I clamed her down, asking, “Describe to me what happens.”
“It just happened this morning. While I was asking him to get dressed the phone rang, it was one of my friends. Before too long I had to get off the phone and run into his room because he was crying and very upset. There he was, with his pants on wrong. I held him and calmed him down, helped him get his pants on right, told him how much he was loved and that it was going to be a good day. Eventually we were able to go about our business.”
“You have a very smart son!” I replied. “It would be dumb for him to get his pants on right. You give him attention and service. Think about it. Your son successfully got you away from your friend and hold of your full attention. He got the tactical stimulation of putting the pants on right. He received hugs, kisses, affirmation, and encouraging words from his mother. You reward him for doing it wrong by giving him all this, and if he did it right, my guess is you would pay no attention. If you want to change the behavior, look beyond the behavior, and change the result. In essence, that’s all we really have control over anyway.”

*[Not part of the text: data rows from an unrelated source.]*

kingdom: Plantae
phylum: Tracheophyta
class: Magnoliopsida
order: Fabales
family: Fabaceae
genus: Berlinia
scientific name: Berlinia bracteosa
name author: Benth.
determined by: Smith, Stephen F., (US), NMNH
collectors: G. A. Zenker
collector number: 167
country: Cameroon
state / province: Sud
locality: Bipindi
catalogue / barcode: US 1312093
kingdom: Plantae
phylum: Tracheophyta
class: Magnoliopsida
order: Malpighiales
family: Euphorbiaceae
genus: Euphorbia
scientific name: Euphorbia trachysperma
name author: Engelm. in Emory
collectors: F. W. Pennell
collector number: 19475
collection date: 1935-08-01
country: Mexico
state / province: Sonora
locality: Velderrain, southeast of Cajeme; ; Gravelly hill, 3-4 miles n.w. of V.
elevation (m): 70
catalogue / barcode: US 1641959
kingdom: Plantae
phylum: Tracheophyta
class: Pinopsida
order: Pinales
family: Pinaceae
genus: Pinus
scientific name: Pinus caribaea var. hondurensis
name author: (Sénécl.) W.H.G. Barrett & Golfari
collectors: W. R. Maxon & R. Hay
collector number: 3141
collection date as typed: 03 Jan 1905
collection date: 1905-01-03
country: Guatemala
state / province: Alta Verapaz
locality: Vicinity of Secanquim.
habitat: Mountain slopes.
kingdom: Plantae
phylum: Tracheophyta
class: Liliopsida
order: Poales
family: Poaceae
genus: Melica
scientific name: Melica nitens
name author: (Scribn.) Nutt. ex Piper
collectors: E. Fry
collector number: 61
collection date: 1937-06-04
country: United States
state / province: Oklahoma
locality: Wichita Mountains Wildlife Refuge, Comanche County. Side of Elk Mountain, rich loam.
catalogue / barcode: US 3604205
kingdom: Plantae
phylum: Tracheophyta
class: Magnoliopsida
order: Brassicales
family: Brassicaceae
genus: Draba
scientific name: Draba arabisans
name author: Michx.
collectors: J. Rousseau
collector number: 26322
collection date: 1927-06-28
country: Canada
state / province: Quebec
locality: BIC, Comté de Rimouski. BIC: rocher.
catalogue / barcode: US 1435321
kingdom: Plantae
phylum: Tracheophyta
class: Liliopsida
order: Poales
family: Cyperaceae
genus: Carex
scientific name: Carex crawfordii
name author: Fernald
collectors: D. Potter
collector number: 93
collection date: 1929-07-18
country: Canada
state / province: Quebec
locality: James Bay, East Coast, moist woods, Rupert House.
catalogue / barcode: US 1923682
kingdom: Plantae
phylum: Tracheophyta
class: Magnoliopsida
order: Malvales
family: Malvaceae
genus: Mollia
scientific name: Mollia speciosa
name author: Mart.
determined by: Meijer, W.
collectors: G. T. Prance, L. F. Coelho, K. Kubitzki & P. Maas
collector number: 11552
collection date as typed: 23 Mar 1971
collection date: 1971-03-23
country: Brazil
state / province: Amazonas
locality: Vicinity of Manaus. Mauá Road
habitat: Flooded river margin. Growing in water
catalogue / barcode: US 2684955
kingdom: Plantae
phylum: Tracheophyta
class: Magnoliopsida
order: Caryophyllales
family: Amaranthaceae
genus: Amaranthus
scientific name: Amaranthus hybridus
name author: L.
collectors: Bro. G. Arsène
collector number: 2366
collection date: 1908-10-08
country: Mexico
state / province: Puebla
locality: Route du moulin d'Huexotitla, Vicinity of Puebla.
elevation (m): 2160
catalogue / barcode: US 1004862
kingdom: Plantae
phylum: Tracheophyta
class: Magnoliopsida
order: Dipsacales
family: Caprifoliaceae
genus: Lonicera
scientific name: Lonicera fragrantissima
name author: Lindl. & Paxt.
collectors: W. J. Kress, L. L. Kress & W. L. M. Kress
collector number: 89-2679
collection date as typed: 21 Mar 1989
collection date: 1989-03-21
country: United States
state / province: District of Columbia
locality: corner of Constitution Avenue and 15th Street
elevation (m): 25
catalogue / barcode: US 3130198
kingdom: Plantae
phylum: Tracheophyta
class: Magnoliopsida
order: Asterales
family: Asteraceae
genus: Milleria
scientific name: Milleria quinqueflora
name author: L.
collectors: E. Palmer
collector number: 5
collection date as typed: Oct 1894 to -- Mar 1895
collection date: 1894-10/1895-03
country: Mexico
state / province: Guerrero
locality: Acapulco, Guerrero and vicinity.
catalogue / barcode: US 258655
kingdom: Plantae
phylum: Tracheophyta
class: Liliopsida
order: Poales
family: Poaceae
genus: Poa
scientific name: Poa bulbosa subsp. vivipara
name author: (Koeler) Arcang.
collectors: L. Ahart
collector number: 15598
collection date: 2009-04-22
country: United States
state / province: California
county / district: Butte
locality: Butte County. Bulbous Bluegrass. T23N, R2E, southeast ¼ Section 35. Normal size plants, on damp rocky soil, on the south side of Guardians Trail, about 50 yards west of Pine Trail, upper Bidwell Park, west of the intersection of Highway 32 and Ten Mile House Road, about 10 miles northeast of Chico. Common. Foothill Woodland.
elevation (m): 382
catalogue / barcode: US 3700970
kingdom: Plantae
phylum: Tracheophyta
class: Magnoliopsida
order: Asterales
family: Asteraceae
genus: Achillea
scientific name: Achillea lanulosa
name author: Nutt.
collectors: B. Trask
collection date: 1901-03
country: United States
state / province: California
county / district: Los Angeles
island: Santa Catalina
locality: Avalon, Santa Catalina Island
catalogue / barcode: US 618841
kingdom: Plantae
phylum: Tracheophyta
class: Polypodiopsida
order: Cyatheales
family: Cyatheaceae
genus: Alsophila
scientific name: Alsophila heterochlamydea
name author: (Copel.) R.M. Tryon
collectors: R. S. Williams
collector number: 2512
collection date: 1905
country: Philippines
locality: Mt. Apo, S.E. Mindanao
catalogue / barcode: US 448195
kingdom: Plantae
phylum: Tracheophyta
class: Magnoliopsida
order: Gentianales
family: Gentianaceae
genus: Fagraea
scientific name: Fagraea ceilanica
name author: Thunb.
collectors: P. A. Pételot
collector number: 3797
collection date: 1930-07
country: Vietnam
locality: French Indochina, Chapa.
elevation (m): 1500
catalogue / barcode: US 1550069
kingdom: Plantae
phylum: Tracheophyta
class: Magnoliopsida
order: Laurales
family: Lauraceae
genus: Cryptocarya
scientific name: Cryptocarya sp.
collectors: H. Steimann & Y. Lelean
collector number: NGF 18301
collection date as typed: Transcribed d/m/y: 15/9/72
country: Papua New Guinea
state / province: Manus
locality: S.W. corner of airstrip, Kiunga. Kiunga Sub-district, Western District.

The mother’s mouth was open in surprise. The logic was overwhelming.
This illustrates unconscious intentionally. The boy did not (most probably) consciously intend to put his pants on backwards, and his trauma was most likely genuine. Nevertheless, by consistently getting it wrong when he should have gotten it right at least some of the time, tells us he intended to do it – whether he was aware of it or not. This is not too dissimilar from what we are faced with on a daily basis with the stakeholders of our projects. Often the worst behaviors we have to deal with are simply forms of resistance that are being consistently rewarded. Be oriented toward results. IT extends beyond an advising role — we are active partners in assisting the business in reaching targeted goals. To not only recommend solutions, but also help implement them; and this often means changing the results of well-established behaviors and patterns. Like the mother above, if we get hooked into only the behavior, we loose our ability to move forward and we become part of the problem, not the solution.